Closed jameshiebert closed 1 year ago
The discrimination of climatology variables is implemented in the frontend, so this issue is in the right repo.
As noted, the current discriminator is, in JS regex, /(within|over)/.test(cell_method)
. I think that was copied from the legacy station data portal.
We need a new discriminator, ideally one that is robust and technically correct.
Alternative A: The query above suggests that we can use /Climatology/.test(net_var_name)
. There are 75 such variables, and their records indicate clearly that they are climatology variables. I am not sure how robust that is, in the sense that it is highly subject to human error when naming variables, and it constrains variable names. It's not technical so much as heuristic, which may be okay and/or the best we can actually do. But let's consider other options.

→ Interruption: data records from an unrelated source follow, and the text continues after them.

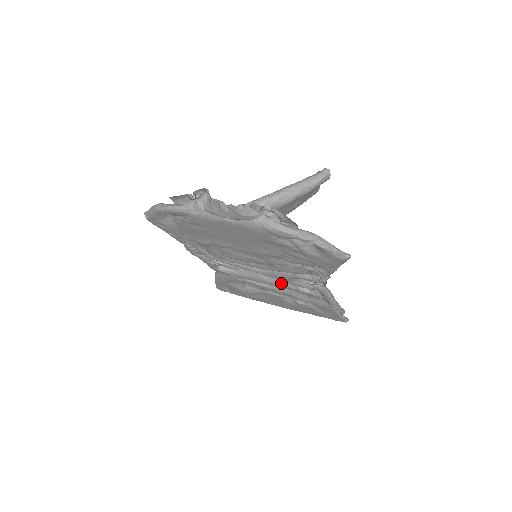
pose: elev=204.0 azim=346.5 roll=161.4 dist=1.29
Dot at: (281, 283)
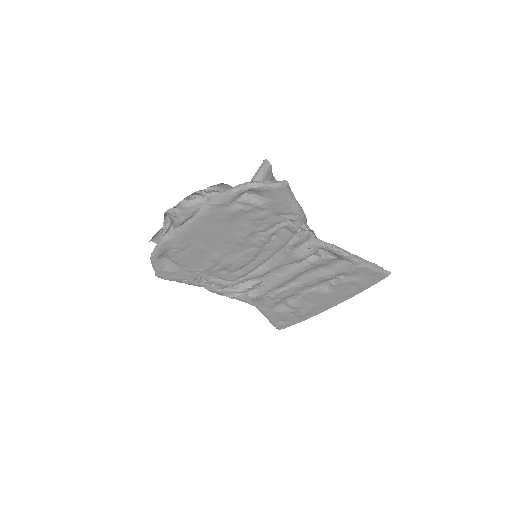
Dot at: (296, 269)
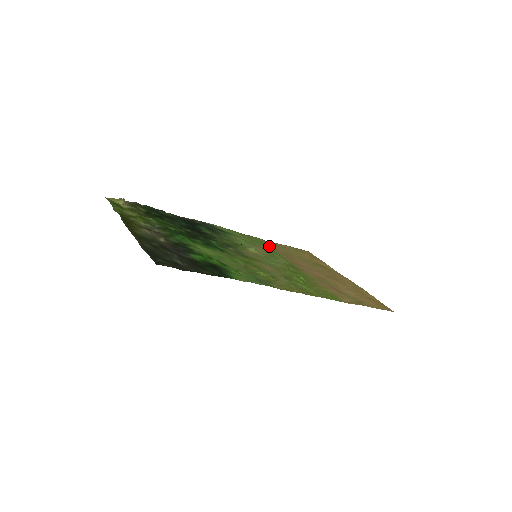
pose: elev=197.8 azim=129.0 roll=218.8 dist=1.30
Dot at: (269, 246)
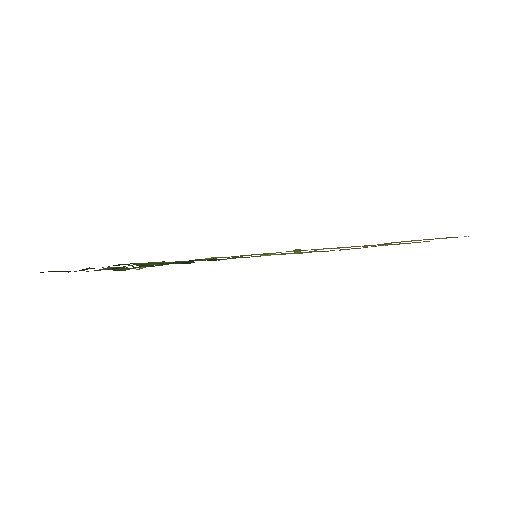
Dot at: occluded
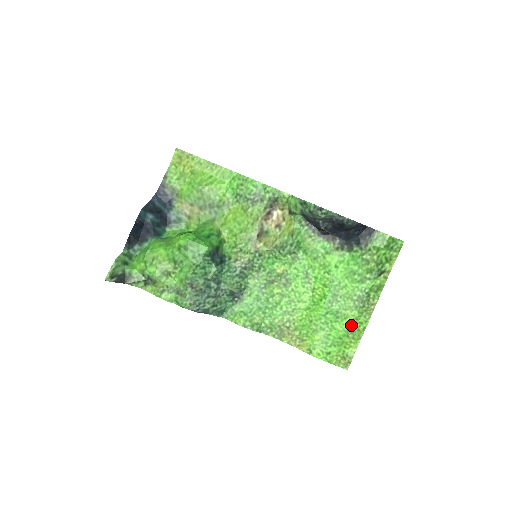
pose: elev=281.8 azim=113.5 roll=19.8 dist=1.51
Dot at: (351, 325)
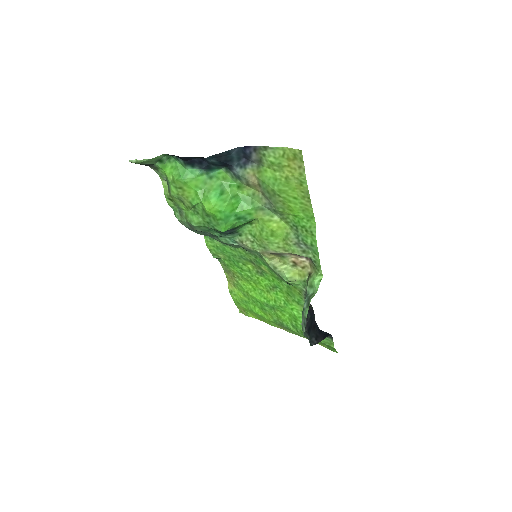
Dot at: (263, 317)
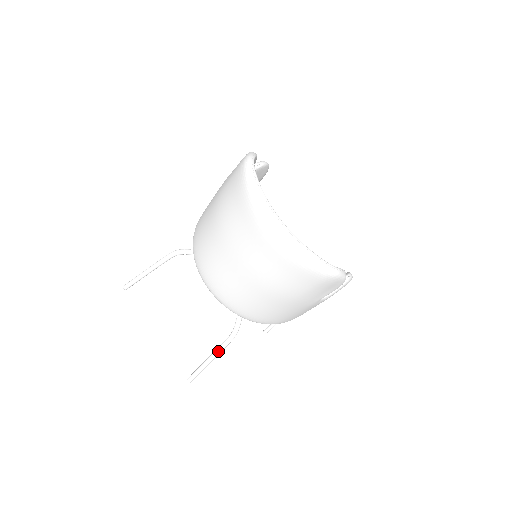
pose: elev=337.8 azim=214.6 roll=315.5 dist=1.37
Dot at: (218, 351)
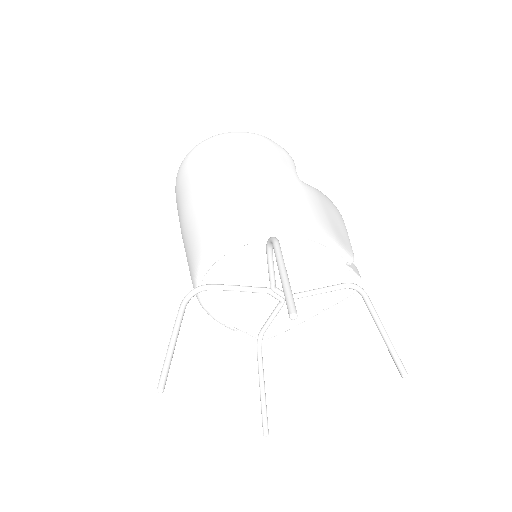
Dot at: (277, 257)
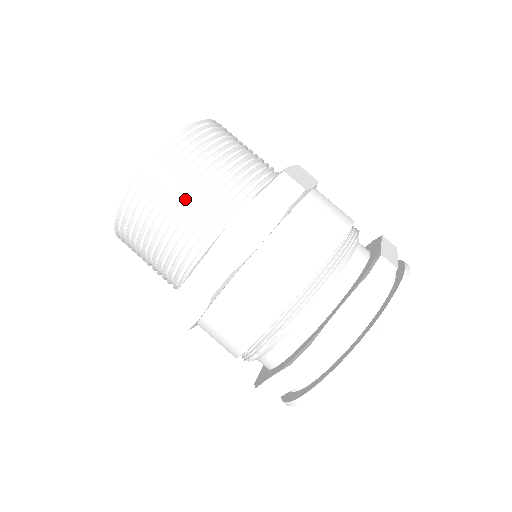
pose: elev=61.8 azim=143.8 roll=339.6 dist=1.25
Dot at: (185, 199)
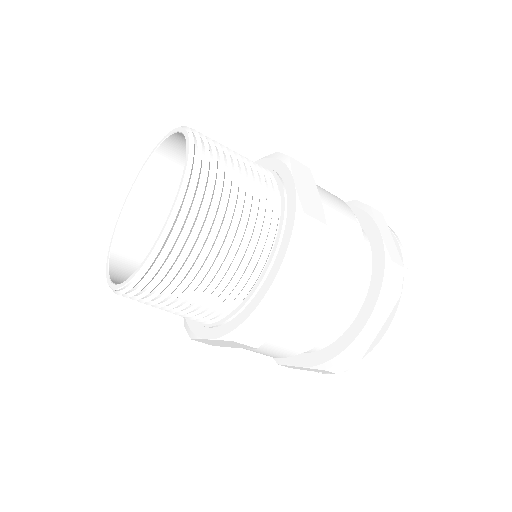
Dot at: (209, 271)
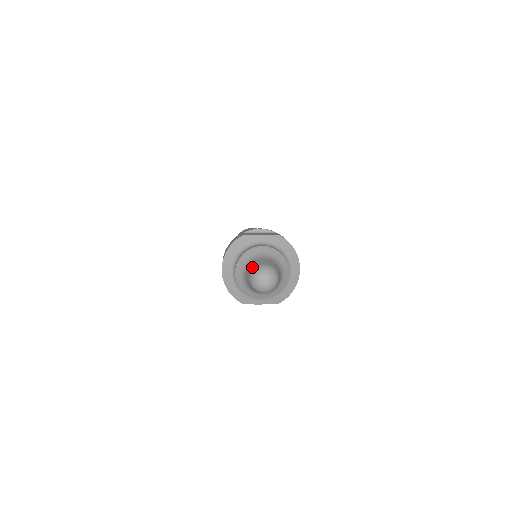
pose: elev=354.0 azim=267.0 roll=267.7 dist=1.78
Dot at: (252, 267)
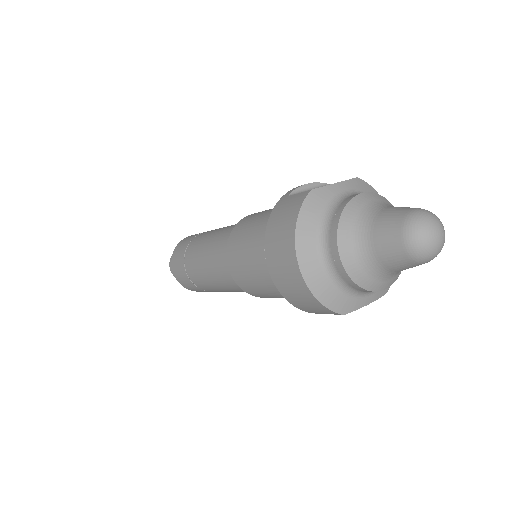
Dot at: (393, 222)
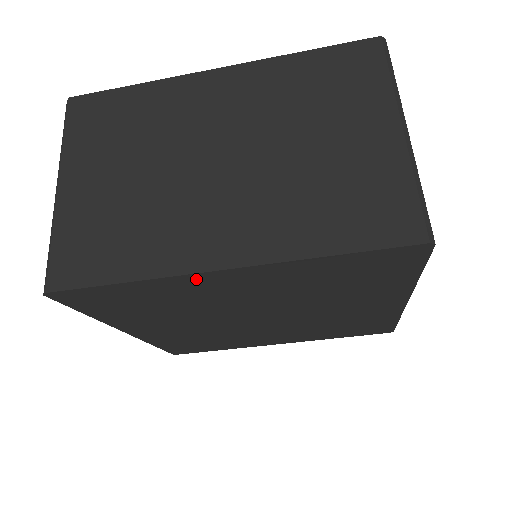
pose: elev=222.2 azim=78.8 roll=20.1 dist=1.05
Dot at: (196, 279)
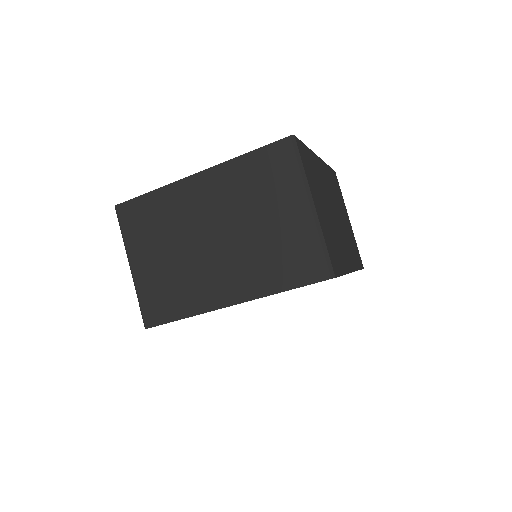
Dot at: occluded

Aside: We could make the discriminator a configuration value; that is, use a regex (and variable specification) that is configured externally.
Alternative B: Results from the net_var_name
query reveals that long_description
also always includes the term "Climatological". For example, "Climatological mean of monthly total precipitation". This is no more robust or technical than the net_var_name
test.
Alternative C: Refine the cell_method
matching. At present, all the records matched on /Climatology/.test(net_var_name)
have cell_method
ending in t: mean over years
. That alone is not really robust enough, but we could expand that test as follows:
mean over months
valid?)t
)? probably should leave this alone.Alternative D: It would be nice to use as a discriminator the case that a variable is linked to network 'PCIC Climate Variables'. However only three of the 75 variables identified as climatological above match this condition. I think it's a no-go unless the database is in error and can (i.e., should) be fixed so that all climatological variables are linked to that network. I see an obvious objection to that: We evidently at present use the network link to identify what network the climatology is computed from (presumably, it is computed from observational variables in that network). Linking all climo vars to the climatology network would destroy that information. Sounds like a bad idea. Which raises the question: What does the climatology network actually signify?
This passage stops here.